The Bakken has a rather interesting history. Estimates on how much oil it produced have varied a lot. Back in the '70s, they thought it only had about 10B barrels -- which is a lot, but not when it's spread out over such a huge formation. To make matters worse, the formation is a dozen meters or so thick in most places. All together, recovery rates were expected to be 1-3%, and expensive at that. Not many takers.
Things have changed. After Price's paper that predicted over 400 billion barrels, computer simulations have been developed; the latest runs expect 200-300 billion barrels. Furthermore, horizontal drilling means that you can enter the thin formation and then run along it; this is what is used in the very successful Elm Coulee field [wikipedia.org].
The Bakken is just one minimally tapped deposit. There's absolutely no shortage of recoverable oil [daughtersoftiresias.org] in the world.
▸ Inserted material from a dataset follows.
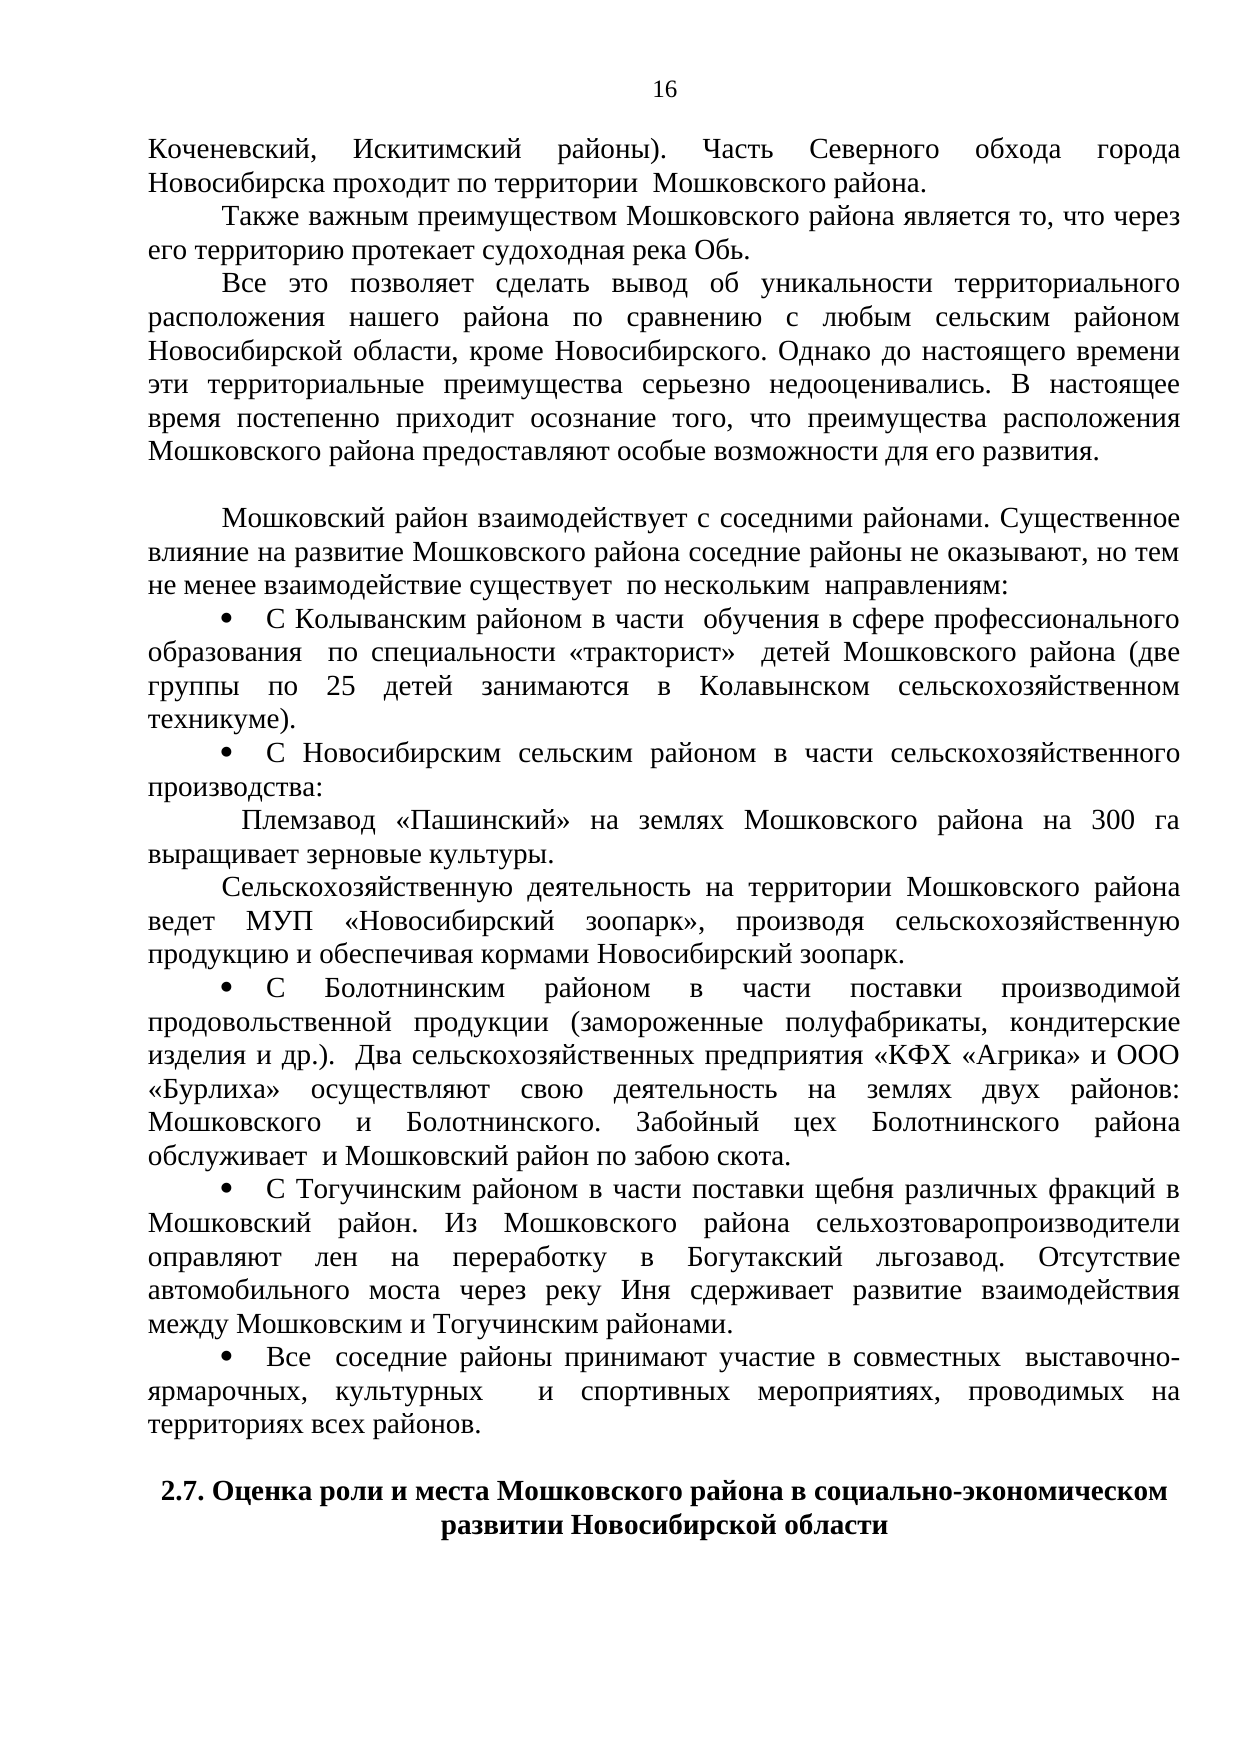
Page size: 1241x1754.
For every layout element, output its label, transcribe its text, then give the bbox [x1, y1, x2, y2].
The problem is the consequences of recovering and burning it all.
C) The US is moving to 'alternative fuels'. The debate is not over whether or not to, but how big a priority it is.
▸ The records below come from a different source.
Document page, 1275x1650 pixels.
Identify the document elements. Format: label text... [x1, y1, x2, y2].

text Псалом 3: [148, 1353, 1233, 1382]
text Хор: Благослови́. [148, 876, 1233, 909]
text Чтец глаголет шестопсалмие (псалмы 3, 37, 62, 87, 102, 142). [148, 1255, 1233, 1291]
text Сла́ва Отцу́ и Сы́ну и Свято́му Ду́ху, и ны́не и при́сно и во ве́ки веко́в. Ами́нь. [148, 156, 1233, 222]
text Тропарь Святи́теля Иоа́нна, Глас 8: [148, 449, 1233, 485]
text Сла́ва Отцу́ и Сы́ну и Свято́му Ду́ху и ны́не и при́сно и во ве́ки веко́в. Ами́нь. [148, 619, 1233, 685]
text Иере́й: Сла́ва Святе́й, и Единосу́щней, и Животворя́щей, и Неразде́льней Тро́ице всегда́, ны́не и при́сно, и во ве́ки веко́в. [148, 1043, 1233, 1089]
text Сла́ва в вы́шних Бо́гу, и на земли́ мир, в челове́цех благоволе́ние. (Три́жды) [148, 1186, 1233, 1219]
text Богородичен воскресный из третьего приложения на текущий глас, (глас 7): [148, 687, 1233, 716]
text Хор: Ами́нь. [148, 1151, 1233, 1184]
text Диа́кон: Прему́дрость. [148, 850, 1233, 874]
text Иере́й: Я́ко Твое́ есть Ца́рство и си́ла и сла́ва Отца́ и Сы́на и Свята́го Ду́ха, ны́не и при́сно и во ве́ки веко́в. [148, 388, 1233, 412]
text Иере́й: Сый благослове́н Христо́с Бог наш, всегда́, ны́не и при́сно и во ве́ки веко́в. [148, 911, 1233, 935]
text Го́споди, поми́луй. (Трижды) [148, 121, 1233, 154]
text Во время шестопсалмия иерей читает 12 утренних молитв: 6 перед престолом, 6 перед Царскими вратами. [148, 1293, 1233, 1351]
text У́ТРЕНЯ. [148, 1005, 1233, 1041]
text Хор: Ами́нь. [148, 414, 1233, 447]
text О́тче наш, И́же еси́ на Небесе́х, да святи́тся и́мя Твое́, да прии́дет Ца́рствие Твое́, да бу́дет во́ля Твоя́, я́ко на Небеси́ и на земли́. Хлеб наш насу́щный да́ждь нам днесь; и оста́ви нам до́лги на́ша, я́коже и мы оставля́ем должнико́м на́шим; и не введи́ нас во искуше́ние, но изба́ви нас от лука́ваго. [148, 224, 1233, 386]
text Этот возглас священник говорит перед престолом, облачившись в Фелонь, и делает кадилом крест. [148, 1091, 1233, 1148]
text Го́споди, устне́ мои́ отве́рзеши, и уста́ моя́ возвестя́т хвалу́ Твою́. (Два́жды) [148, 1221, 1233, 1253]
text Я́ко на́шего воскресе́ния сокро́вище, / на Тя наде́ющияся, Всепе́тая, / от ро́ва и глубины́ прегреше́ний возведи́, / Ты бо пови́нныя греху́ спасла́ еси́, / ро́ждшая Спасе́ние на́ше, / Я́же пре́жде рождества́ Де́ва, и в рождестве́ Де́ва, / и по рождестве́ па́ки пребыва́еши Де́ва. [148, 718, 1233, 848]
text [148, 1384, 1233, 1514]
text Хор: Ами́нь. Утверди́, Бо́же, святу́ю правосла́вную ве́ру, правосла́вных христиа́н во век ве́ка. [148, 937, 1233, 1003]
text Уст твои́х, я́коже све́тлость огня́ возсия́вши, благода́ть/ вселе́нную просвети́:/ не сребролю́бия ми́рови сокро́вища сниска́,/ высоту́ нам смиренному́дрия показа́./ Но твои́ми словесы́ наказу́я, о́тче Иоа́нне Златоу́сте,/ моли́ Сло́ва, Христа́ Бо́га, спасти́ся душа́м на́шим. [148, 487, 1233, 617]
Are you kidding? There's a huge debate over whether or not to, especially after the most recent papers suggesting that even sugarcane ethanol leads to more greenhouse gasses than gasoline. Let alone the fact that there's a widely growing acceptance that, despite the momentum, corn ethanol is a huge blunder. There's the food-for-fuel competition (food prices are up 40% [mongabay.com], mostly from fuel prices and alternative fuel pressure). Now, I think it's good that corn prices aren't as artificially low as they used to be, but now they're artificially high, and everything is getting pushed up by the increased demand for biofuel land -- even other staples like wheat.
And what about cellulosic ethanol, this supposed panacea? This is one thing that drives me crazy. Look at how most big cellulosic ethanol companies are making the stuff. They turn the biomass into syngas (CO+H2) by burning it in a poorly oxygenated environment, and then use a complex, inefficient biological or catalytic process to convert it into ethanol. Well, here's the thing: we've been making syngas into *gasoline* for most of a century. That's how Nazi Germany and Apartheid-era South Africa kept their engines running (excepting, in the case of Germany, after we bombed most of their facilities). And it's a relatively efficient -- 70% or so. So, instead of making a fuel that we're *already set up for*, we're instead making a *less dense* fuel that we can only use in *limited quantities* in most cars and *can't ship in our pipelines*. Why? Because "cellulosic gasoline" isn't a buzzword. Nobody likes the word "gasoline", but lots of people like the word "ethanol". You get more investment, you get more tax breaks, and on and on. So the inferior solution gets chosen.
Anyways, if you want to *actually* clean up your act, either increase your MPG or switch your miles over to electricity (the significantly higher thermodynamic efficiencies of power plants mean that even dirty power plants run a car cleaner [pnl.gov] than a gasoline engine -- plus, electricity is a lot easier to clean up). Biofuels are an "easy" solution that isn't really a solution at all.